Did you know that headaches are one of the most common health problems in the world and are impacting on the lives of a considerable number of people regardless of age, geographic location or history!
Jaw pain also affects a large volume of people and is more common with women than men.
The World Health Organization (WHO) estimates that 50 to 75 percent of all people age 18 to 65 have had at least one headache within the last year.
Of those adults, 30 percent report a headache disorder, which means recurrent headaches, such as migraines, cluster headaches and tension headaches.
What Causes Headaches?
Many factors and combinations of factors can cause headaches, so the root cause is often hard to detect.

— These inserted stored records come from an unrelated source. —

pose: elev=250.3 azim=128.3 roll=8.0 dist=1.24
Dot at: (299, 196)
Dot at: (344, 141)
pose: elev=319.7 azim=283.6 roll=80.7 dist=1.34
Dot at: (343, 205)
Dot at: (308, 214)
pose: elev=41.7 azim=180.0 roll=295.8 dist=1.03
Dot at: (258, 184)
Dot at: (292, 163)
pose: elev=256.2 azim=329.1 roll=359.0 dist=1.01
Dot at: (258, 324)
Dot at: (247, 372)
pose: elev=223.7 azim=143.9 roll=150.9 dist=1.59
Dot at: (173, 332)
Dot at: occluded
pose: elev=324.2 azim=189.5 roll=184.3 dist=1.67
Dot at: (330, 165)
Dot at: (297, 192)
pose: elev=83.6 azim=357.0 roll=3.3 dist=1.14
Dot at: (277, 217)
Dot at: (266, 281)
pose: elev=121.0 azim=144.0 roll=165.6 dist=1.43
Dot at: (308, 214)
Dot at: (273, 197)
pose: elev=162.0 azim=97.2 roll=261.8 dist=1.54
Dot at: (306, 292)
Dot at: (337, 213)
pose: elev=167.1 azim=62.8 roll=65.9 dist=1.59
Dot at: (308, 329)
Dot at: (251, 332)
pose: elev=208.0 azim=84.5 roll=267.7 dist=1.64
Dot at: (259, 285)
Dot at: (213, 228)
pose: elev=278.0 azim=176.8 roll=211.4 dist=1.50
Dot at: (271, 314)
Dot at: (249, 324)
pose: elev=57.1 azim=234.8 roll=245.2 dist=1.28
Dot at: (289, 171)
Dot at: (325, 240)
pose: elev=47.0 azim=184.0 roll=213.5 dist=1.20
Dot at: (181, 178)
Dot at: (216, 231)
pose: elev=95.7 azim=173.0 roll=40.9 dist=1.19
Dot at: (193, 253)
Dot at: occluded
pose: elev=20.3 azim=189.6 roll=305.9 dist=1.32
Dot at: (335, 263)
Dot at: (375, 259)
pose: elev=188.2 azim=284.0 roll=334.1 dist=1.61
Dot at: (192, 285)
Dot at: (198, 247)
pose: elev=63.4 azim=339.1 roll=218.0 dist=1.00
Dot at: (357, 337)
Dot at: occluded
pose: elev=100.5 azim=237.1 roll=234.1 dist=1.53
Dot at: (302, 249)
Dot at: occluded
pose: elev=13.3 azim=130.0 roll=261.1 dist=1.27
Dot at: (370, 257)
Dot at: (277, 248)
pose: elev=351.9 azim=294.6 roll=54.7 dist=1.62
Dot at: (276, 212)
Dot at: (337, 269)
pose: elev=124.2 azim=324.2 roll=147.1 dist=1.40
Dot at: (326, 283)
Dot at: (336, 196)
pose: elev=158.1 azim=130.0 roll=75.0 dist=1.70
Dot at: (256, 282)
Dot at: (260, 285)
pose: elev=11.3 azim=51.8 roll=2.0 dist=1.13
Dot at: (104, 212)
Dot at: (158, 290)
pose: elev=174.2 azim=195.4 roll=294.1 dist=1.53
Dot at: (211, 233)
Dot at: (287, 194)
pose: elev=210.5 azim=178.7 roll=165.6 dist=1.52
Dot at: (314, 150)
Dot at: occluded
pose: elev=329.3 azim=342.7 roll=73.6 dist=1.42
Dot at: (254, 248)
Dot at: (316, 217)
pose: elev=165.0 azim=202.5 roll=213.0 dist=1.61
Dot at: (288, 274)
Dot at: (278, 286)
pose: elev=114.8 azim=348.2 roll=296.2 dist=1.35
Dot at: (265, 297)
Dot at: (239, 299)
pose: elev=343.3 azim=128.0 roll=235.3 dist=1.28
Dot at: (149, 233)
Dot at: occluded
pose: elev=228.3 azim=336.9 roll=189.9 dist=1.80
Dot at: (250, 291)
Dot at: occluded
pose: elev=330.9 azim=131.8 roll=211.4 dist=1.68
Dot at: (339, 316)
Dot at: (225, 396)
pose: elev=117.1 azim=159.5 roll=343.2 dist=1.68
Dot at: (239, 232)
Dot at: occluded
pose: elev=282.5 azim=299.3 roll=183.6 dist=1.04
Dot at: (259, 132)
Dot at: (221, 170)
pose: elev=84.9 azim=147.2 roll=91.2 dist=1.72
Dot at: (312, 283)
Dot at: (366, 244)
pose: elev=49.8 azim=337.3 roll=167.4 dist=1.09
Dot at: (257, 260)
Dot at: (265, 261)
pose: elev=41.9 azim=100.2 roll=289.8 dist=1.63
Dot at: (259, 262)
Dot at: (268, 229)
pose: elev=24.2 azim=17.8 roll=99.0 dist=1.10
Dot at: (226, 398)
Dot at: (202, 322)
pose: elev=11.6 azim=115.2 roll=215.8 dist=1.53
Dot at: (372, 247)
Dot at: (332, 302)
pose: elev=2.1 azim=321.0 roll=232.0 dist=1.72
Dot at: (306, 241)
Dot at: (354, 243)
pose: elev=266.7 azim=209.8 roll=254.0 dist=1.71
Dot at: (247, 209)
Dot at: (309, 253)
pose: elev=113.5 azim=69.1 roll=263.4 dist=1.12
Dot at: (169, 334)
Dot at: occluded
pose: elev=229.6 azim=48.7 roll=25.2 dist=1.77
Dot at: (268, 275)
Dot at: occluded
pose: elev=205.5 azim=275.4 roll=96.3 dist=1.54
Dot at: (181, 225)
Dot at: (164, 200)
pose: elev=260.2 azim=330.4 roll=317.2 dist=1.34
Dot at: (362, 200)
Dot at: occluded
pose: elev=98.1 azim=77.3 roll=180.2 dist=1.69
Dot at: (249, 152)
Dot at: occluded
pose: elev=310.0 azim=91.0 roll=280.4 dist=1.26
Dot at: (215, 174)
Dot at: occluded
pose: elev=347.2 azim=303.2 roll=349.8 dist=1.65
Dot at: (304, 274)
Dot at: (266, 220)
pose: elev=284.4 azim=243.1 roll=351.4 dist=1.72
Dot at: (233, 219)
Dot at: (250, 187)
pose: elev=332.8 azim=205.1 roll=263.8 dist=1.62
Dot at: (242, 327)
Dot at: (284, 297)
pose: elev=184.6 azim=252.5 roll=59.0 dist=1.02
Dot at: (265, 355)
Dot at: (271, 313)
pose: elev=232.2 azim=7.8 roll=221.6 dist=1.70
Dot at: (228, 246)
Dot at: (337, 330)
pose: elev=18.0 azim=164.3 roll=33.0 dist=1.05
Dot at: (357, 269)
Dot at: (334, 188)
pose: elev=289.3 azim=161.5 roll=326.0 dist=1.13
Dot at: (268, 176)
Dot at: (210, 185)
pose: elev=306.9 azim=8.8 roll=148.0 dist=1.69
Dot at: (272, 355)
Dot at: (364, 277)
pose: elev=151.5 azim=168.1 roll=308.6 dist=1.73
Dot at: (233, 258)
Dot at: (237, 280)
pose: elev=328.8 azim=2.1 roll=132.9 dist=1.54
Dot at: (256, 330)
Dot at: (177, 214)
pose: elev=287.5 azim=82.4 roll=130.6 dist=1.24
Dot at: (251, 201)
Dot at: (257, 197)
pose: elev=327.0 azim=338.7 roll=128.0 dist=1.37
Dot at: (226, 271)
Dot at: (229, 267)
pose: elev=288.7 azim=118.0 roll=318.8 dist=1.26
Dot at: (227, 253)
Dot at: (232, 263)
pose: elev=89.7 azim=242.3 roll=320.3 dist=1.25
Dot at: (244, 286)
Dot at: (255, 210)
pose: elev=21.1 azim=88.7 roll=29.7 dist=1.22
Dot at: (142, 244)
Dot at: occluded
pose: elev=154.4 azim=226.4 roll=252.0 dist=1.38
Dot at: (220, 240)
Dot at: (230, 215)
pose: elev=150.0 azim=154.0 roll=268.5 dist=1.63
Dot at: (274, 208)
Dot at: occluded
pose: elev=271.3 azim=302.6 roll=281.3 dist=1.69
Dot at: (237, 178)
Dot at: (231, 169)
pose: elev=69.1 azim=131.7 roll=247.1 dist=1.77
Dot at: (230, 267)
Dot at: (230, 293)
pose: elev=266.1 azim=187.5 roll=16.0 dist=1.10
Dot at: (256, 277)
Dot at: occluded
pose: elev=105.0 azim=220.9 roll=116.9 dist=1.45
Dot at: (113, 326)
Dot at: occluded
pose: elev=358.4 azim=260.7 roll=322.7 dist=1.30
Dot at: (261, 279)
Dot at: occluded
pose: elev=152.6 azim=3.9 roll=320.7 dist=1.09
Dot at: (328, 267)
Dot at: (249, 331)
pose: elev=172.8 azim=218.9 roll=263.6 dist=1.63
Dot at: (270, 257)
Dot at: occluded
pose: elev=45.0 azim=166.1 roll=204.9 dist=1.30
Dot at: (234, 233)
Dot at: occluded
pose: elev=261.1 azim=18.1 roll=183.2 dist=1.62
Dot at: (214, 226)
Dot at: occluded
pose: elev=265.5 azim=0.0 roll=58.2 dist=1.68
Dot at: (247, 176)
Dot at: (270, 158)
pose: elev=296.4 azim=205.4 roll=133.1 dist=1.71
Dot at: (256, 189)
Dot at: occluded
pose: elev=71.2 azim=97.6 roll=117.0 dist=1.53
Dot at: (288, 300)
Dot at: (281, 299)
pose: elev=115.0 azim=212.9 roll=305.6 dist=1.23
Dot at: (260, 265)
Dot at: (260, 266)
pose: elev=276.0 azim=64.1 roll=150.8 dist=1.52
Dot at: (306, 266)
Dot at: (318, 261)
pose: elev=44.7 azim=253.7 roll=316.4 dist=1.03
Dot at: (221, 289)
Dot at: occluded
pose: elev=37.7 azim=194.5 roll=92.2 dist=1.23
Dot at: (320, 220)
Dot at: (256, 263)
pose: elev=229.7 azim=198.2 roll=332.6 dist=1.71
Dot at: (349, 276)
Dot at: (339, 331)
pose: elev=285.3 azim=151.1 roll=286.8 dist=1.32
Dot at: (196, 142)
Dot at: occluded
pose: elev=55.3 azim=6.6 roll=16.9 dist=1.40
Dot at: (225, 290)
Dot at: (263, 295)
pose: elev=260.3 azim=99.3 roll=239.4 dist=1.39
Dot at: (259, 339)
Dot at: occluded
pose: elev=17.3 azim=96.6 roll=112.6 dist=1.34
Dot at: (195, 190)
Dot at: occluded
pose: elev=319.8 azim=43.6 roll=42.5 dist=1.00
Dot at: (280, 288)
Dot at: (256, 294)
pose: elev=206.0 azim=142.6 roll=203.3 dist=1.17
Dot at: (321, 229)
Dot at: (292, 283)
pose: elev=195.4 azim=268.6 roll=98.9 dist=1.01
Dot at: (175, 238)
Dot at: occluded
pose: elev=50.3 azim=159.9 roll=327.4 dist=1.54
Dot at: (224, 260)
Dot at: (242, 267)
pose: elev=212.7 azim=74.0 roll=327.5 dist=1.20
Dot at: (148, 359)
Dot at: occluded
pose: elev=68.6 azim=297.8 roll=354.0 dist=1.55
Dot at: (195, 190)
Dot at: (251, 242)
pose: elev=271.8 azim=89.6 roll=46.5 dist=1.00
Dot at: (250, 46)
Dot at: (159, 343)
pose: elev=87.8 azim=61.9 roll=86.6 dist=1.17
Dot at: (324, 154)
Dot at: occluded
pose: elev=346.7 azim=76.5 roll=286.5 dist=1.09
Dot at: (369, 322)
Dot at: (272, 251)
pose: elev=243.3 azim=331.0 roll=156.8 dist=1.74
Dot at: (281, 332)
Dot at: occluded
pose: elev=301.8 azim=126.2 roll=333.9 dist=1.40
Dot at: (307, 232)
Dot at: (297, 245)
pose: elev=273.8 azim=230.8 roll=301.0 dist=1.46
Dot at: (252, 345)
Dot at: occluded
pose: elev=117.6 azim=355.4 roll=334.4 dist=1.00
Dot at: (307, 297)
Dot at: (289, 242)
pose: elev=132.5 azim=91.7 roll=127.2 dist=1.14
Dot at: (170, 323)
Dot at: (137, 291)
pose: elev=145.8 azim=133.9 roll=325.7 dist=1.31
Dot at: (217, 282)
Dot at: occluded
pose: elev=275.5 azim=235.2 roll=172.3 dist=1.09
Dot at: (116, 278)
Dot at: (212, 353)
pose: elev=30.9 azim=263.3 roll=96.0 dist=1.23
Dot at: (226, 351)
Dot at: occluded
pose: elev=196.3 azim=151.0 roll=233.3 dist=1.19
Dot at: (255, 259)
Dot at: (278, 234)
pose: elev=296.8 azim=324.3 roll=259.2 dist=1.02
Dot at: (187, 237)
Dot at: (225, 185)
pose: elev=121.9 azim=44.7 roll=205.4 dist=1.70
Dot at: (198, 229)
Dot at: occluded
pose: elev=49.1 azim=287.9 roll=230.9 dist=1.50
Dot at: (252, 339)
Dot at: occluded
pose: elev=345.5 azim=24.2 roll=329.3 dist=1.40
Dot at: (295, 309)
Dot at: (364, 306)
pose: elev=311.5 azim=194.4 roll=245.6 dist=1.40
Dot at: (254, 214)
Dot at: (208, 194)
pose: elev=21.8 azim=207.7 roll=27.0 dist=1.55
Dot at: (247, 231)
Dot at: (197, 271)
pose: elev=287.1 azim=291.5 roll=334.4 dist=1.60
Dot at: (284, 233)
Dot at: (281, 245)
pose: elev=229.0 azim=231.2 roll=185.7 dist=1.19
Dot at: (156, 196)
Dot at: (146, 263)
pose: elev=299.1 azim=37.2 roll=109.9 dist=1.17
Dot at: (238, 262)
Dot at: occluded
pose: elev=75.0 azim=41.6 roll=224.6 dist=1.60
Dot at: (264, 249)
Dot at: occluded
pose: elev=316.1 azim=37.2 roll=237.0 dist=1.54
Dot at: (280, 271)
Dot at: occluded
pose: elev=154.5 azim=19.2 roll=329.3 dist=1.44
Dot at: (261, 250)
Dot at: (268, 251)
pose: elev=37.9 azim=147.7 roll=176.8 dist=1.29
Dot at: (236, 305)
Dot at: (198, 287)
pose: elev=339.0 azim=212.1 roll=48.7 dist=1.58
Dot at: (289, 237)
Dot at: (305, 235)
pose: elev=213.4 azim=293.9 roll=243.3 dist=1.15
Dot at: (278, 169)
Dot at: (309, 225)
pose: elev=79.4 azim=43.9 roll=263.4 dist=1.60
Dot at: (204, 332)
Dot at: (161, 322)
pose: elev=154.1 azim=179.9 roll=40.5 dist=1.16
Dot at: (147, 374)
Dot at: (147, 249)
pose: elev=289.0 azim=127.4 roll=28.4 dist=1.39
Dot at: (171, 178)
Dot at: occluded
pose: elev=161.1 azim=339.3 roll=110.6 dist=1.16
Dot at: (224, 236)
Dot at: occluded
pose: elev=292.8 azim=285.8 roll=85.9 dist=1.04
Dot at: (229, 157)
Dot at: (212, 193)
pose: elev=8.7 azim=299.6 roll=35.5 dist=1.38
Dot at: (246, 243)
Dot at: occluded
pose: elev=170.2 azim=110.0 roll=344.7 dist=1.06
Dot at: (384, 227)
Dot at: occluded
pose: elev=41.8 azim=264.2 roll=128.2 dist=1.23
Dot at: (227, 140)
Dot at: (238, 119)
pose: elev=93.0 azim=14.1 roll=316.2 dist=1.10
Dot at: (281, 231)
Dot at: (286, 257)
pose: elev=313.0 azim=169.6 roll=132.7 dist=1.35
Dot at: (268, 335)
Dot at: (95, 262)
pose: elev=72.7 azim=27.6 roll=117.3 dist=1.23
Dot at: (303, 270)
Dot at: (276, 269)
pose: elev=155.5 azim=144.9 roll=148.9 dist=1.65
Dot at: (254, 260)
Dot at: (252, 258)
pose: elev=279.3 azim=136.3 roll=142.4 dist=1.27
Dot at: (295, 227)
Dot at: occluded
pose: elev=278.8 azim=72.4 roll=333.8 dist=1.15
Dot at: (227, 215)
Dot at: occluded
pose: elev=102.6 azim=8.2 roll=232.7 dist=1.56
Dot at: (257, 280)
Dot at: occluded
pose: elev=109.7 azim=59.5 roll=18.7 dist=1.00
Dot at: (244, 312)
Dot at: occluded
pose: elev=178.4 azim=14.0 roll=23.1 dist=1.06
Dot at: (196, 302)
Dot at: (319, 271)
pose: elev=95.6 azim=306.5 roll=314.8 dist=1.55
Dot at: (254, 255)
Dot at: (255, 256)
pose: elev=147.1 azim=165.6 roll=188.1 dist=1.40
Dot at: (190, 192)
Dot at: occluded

However, if you do suffer from recurrent headaches and from jaw pain, it is possible that the pain could be caused by TMD syndrome affecting your temporomandibular joint (TMJ).
What is TMJ?
Located in front of your ears on either side of your head, the TMJ is a hinge that allows your jaw to move while you are talking or chewing. The joint can move up and down, side to side and back and forth. Unfortunately, when the TMJ is not working properly, it can cause pain and discomfort in many parts of the body.
What are the symptoms of TMJ disorder:
- Jaw pain
- Ear pain
- Ringing in the ears
- Facial pain
- Neck pain and shoulder pain
- Jaw Popping
- Jaw locking
- Eye pain
One of the most common symptoms of TMJ, is a headache, but this is often undiagnosed or misdiagnosed because symptoms frequently mimic the sinus headache, the tension headache, the migraine headache and, sometimes, the cluster headache.
Signs headache and jaw pain may be connected to TMJ disorder
Jaw clicks or pops
Your jaw makes a clicking or popping sound when you open and close it. Joints that are working properly do not make noises. If you hear these noises in your jaw, it is a sign your TMJ is misaligned.
Painful jaw and bite is off
You are experiencing jaw pain or facial pain and your bite does not feel right. If your teeth are not coming together correctly, the TMJ cannot work properly. When your bite is off, you can experience pain in your forehead, the back of your head, your temples or in your neck and shoulders.
Snoring is a sign that your breathing during sleep is being disrupted. The position of your lower jaw can be a contributing factor to nocturnal breathing problems.
Another telling sign that TMJ may be causing you headaches is revealed in your posture. For correct posture, your head should be centred over your shoulders. If you tend to lean your head forward so that your head is in front of your shoulders when you are in an upright position, your neck muscles and vertebrae are under stress and strain.
Dental Care Professionals Can Help
If you suspect you have TMJ disorder, it is important you visit your dentist.
Your dentist will take a complete health history and perform a variety of tests to gain an understanding of the underlying cause of your headaches and to identify the most suitable form of treatment for you.